Saved data entries:
####

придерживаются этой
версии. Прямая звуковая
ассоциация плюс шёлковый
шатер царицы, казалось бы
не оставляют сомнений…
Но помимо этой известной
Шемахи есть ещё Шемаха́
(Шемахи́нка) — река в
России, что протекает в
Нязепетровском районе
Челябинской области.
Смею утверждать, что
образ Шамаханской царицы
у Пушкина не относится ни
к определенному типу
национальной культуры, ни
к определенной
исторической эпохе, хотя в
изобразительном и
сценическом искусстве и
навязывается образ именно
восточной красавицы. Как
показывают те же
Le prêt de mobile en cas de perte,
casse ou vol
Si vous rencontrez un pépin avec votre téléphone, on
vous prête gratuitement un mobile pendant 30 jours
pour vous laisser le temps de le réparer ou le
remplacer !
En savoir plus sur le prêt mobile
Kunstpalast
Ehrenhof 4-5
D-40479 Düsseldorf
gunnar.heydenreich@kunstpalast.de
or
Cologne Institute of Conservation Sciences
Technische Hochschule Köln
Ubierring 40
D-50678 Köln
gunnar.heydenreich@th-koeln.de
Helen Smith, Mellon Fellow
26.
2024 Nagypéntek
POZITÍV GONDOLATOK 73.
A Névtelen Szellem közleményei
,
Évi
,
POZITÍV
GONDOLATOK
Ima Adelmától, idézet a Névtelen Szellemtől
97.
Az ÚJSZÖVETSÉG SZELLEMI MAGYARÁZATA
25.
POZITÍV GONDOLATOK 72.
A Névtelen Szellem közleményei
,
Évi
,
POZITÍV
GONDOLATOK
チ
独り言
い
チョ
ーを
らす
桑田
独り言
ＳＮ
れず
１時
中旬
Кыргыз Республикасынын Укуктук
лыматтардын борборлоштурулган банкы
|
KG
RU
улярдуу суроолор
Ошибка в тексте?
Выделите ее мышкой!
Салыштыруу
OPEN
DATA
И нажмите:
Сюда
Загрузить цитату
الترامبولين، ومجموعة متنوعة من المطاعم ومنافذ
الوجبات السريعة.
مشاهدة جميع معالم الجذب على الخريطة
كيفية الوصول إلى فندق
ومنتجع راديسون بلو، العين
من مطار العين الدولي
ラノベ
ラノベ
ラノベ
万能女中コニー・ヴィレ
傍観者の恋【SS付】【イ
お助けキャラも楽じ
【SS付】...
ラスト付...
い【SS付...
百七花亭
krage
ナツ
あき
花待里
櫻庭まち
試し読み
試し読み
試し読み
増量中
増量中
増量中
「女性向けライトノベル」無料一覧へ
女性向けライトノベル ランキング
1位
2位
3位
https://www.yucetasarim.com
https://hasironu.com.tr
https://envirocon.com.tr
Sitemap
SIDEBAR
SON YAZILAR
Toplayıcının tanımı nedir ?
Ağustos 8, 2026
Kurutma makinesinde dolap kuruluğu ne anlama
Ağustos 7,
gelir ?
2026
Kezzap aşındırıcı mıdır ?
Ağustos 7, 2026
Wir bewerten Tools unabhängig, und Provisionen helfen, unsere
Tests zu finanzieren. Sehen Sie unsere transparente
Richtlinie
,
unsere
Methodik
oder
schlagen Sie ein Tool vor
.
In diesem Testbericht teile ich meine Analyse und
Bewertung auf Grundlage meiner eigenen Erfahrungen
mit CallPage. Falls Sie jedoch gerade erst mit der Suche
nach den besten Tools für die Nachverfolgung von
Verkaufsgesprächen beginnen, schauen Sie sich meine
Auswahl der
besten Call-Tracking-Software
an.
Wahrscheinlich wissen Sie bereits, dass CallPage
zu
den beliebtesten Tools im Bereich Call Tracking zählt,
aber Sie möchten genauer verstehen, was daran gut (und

####

:: ASSIGNED TASK ::
Retype all of the entries. Keep each one exactly as written.

:: OUTPUT BELOW ::
придерживаются этой
версии. Прямая звуковая
ассоциация плюс шёлковый
шатер царицы, казалось бы
не оставляют сомнений…
Но помимо этой известной
Шемахи есть ещё Шемаха́
(Шемахи́нка) — река в
России, что протекает в
Нязепетровском районе
Челябинской области.
Смею утверждать, что
образ Шамаханской царицы
у Пушкина не относится ни
к определенному типу
национальной культуры, ни
к определенной
исторической эпохе, хотя в
изобразительном и
сценическом искусстве и
навязывается образ именно
восточной красавицы. Как
показывают те же
Le prêt de mobile en cas de perte,
casse ou vol
Si vous rencontrez un pépin avec votre téléphone, on
vous prête gratuitement un mobile pendant 30 jours
pour vous laisser le temps de le réparer ou le
remplacer !
En savoir plus sur le prêt mobile
Kunstpalast
Ehrenhof 4-5
D-40479 Düsseldorf
gunnar.heydenreich@kunstpalast.de
or
Cologne Institute of Conservation Sciences
Technische Hochschule Köln
Ubierring 40
D-50678 Köln
gunnar.heydenreich@th-koeln.de
Helen Smith, Mellon Fellow
26.
2024 Nagypéntek
POZITÍV GONDOLATOK 73.
A Névtelen Szellem közleményei
,
Évi
,
POZITÍV
GONDOLATOK
Ima Adelmától, idézet a Névtelen Szellemtől
97.
Az ÚJSZÖVETSÉG SZELLEMI MAGYARÁZATA
25.
POZITÍV GONDOLATOK 72.
A Névtelen Szellem közleményei
,
Évi
,
POZITÍV
GONDOLATOK
チ
独り言
い
チョ
ーを
らす
桑田
独り言
ＳＮ
れず
１時
中旬
Кыргыз Республикасынын Укуктук
лыматтардын борборлоштурулган банкы
|
KG
RU
улярдуу суроолор
Ошибка в тексте?
Выделите ее мышкой!
Салыштыруу
OPEN
DATA
И нажмите:
Сюда
Загрузить цитату
الترامبولين، ومجموعة متنوعة من المطاعم ومنافذ
الوجبات السريعة.
مشاهدة جميع معالم الجذب على الخريطة
كيفية الوصول إلى فندق
ومنتجع راديسون بلو، العين
من مطار العين الدولي
ラノベ
ラノベ
ラノベ
万能女中コニー・ヴィレ
傍観者の恋【SS付】【イ
お助けキャラも楽じ
【SS付】...
ラスト付...
い【SS付...
百七花亭
krage
ナツ
あき
花待里
櫻庭まち
試し読み
試し読み
試し読み
増量中
増量中
増量中
「女性向けライトノベル」無料一覧へ
女性向けライトノベル ランキング
1位
2位
3位
https://www.yucetasarim.com
https://hasironu.com.tr
https://envirocon.com.tr
Sitemap
SIDEBAR
SON YAZILAR
Toplayıcının tanımı nedir ?
Ağustos 8, 2026
Kurutma makinesinde dolap kuruluğu ne anlama
Ağustos 7,
gelir ?
2026
Kezzap aşındırıcı mıdır ?
Ağustos 7, 2026
Wir bewerten Tools unabhängig, und Provisionen helfen, unsere
Tests zu finanzieren. Sehen Sie unsere transparente
Richtlinie
,
unsere
Methodik
oder
schlagen Sie ein Tool vor
.
In diesem Testbericht teile ich meine Analyse und
Bewertung auf Grundlage meiner eigenen Erfahrungen
mit CallPage. Falls Sie jedoch gerade erst mit der Suche
nach den besten Tools für die Nachverfolgung von
Verkaufsgesprächen beginnen, schauen Sie sich meine
Auswahl der
besten Call-Tracking-Software
an.
Wahrscheinlich wissen Sie bereits, dass CallPage
zu
den beliebtesten Tools im Bereich Call Tracking zählt,
aber Sie möchten genauer verstehen, was daran gut (und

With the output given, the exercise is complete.